Chemical methods of protection include the use of local spermicides. The main active ingredients nonoxynol and benzalkonium chloride reduce motility and destroy sperm. Additional components allow the drug to distribute evenly into the vagina.

Dosage forms of drugs:

  1. Suppositories (Pharmatex, Erotex, Sterilin, Patentex, Conceptrol).
  2. Cream, capsules (Pharmatex).
  3. Film (ABF).

The effect of the drugs begins within a few minutes and lasts about 6 hours.

Chemical methods of contraception after childbirth are suitable for women of any age and are approved for the lactation period. They are available and can be purchased over the counter.

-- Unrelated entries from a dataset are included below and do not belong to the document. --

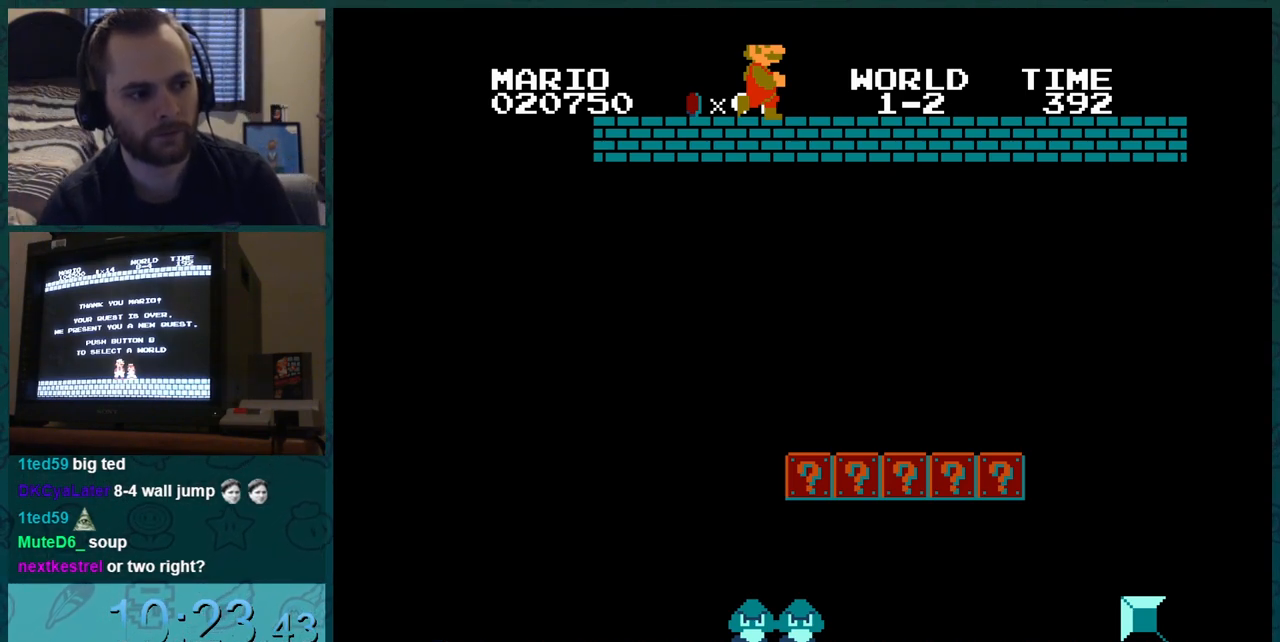
{"buttons": ["B", "DPAD_RIGHT"], "events": []}
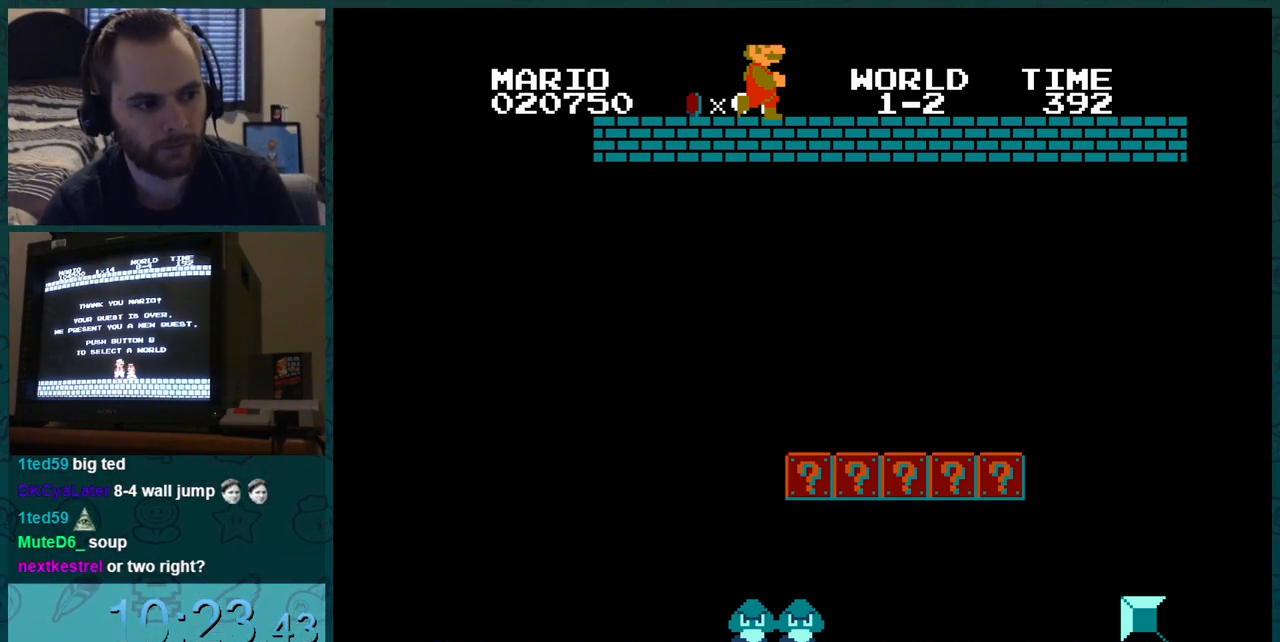
{"buttons": ["B", "DPAD_RIGHT"], "events": []}
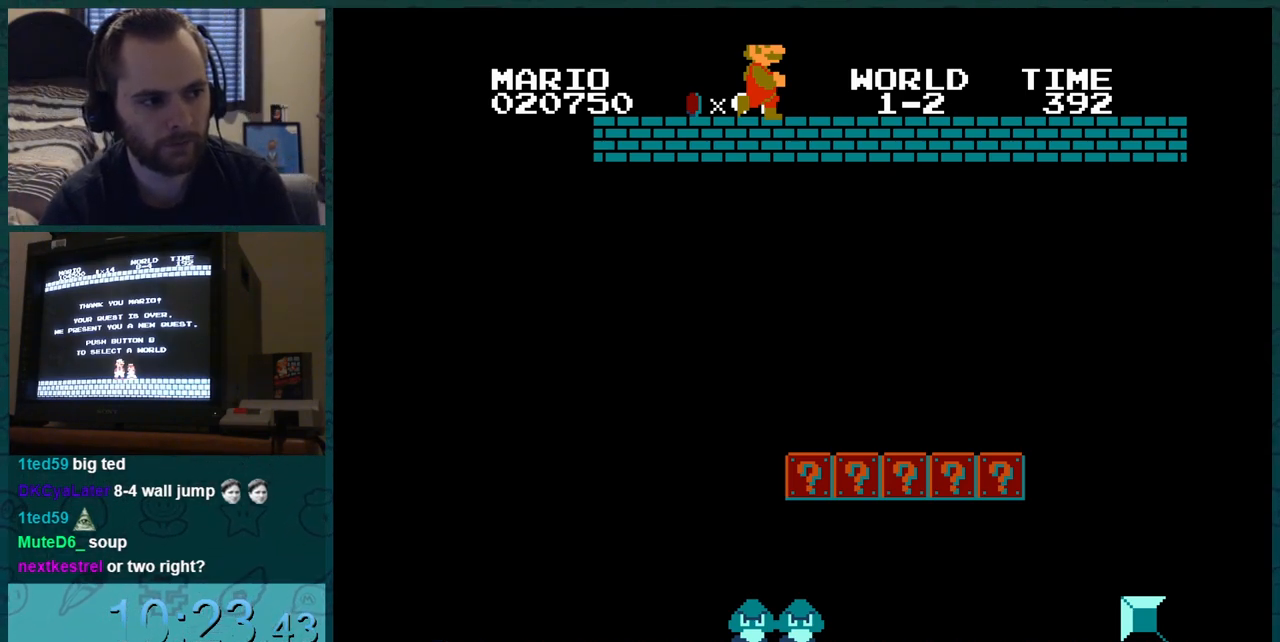
{"buttons": ["B", "DPAD_RIGHT"], "events": []}
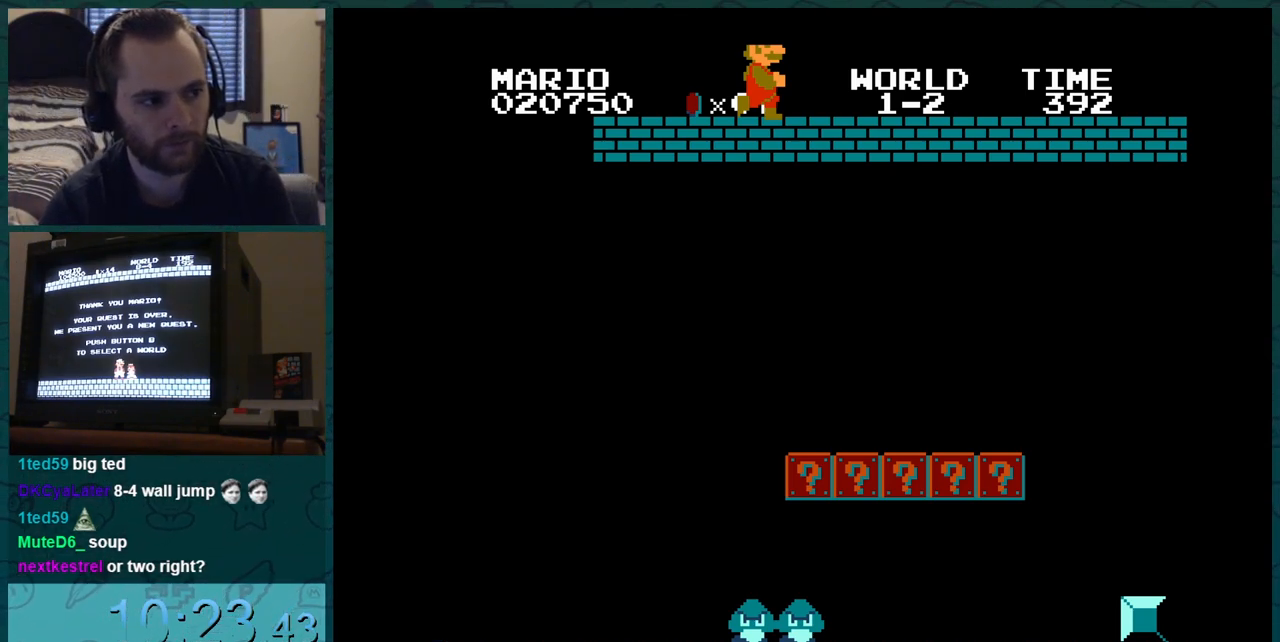
{"buttons": ["B", "DPAD_RIGHT"], "events": []}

Spermicides do not contain hormonal components; they are allowed to be used for a long time and combined (supplemented) with other contraception in the postpartum period. The effectiveness of the chemical method of protection is about 95%.

The group of barrier methods also includes diaphragms, caps and sponges, which, after deep insertion, close the vaginal lumen and protect the cervical canal from sperm. But today these funds are unpopular. Installing the diaphragm and caps requires some experience and skill.

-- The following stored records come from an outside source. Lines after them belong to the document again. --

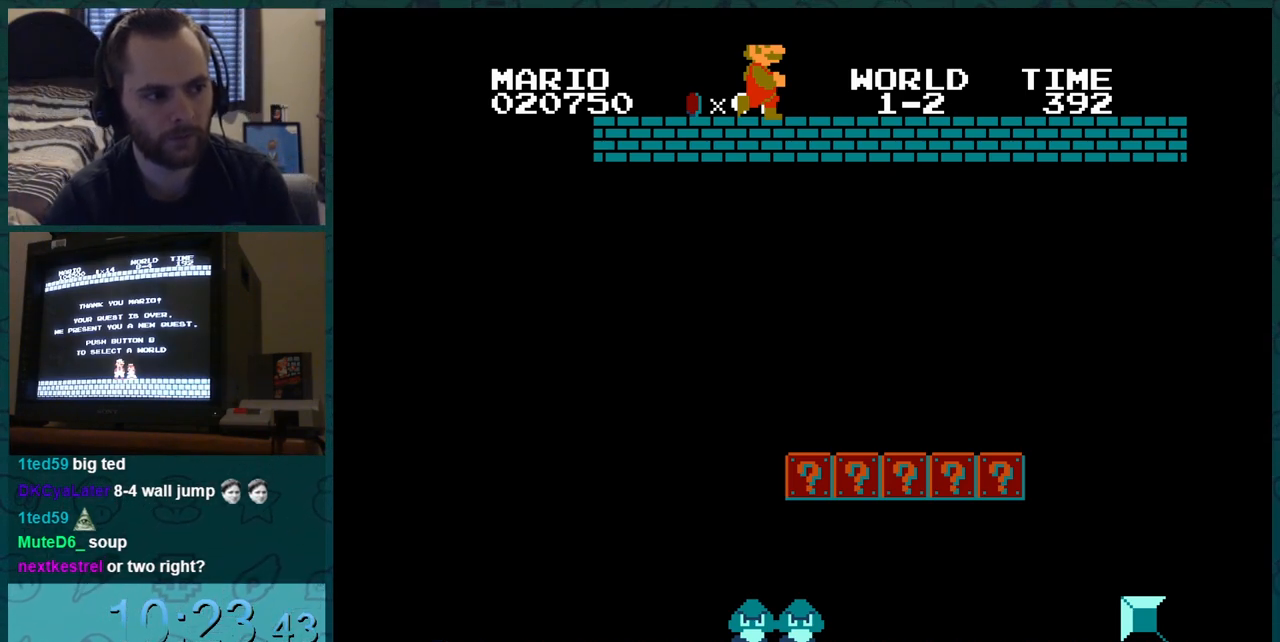
{"buttons": ["B", "DPAD_RIGHT"], "events": []}
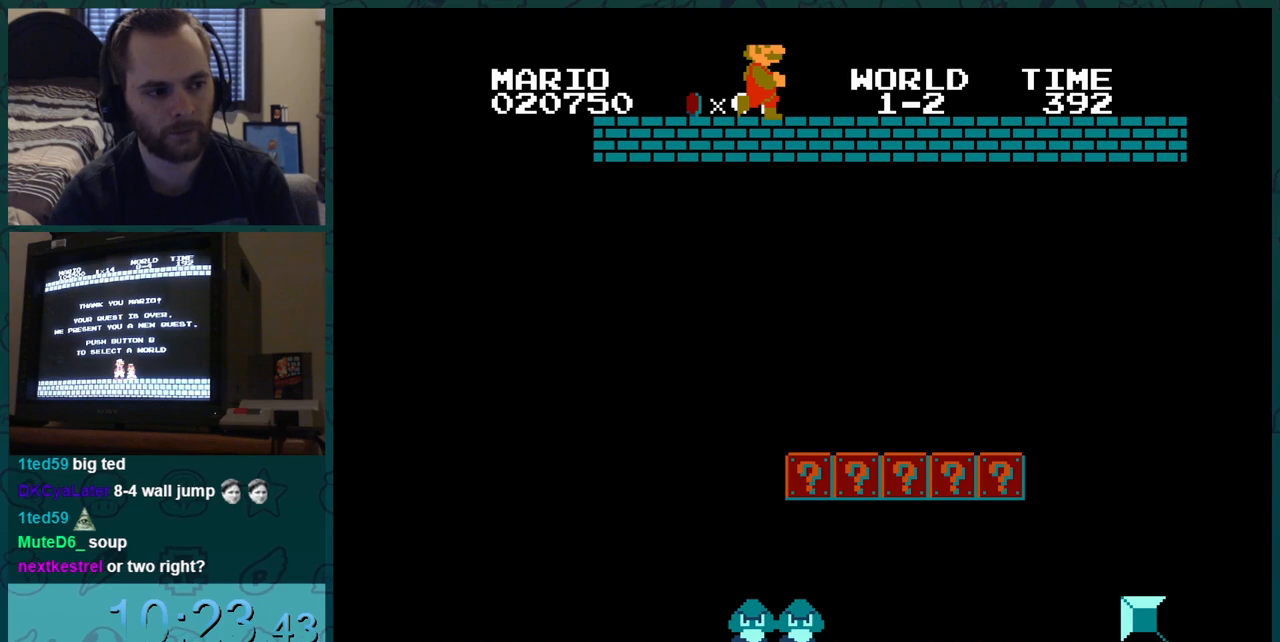
{"buttons": ["B", "DPAD_RIGHT"], "events": []}
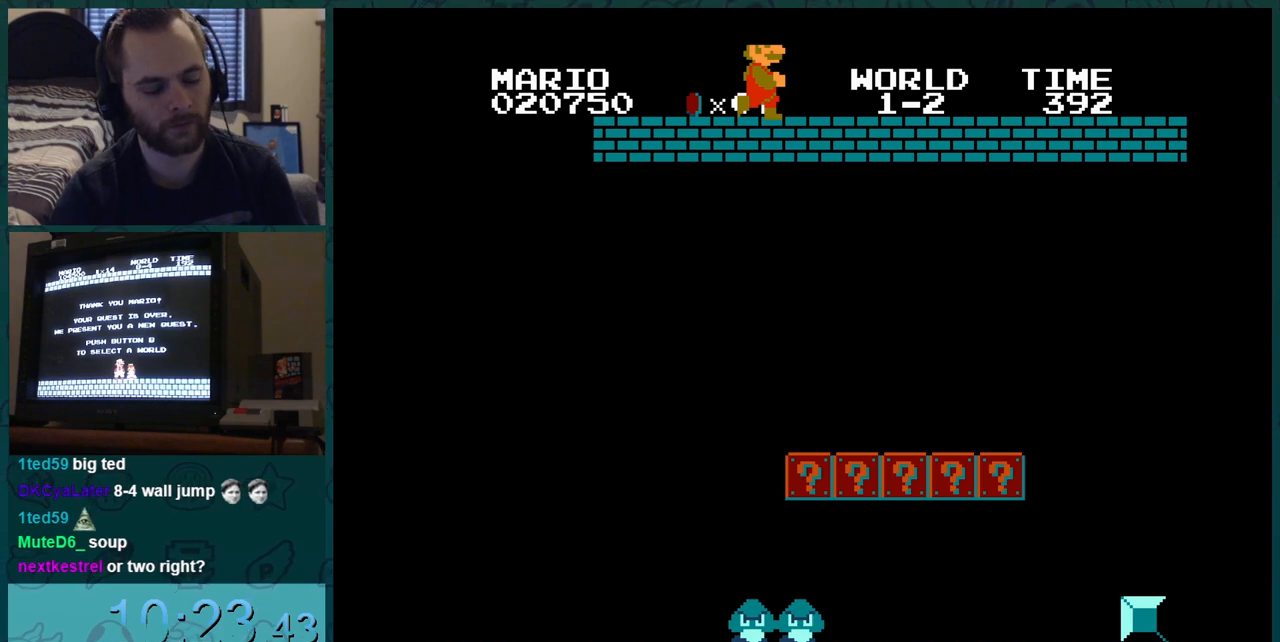
{"buttons": ["B", "DPAD_RIGHT"], "events": []}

Barrier methods do not pose serious medical risks. Side effects include irritation and allergic reactions.

Doctors' recommendations for choosing a contraceptive method

After giving birth, a woman needs to visit a doctor within a week from the moment of discharge from the hospital, and then again after 30 days to assess how the uterus has contracted and choose a contraceptive method. Doctors recommend using local hormonal methods as more reliable and safe. Those who are not breastfeeding are allowed to start using COCs immediately.

But if there are contraindications to hormones, it is necessary to select another method. For a married couple, a reliable remedy is an intrauterine device, if the birth took place without infectious complications. An alternative method is condoms and spermicides. Natural methods of contraception are not recommended during the postpartum period due to hormonal changes.

How to choose?

It is believed that it is undesirable to become pregnant in the first one and a half to two years after childbirth. The female body has not yet recovered enough to bear a child, and an abortion can cause dangerous complications in the reproductive and hormonal systems, and a death sentence for the reproductive system.

Therefore, the selection of optimal contraception should be carried out carefully, seriously, with mandatory consultation with a specialist. After all, when a woman is breastfeeding, the method should not affect lactation and the health of the infant.

Usually in this case, women are advised to combine and protect themselves in several ways.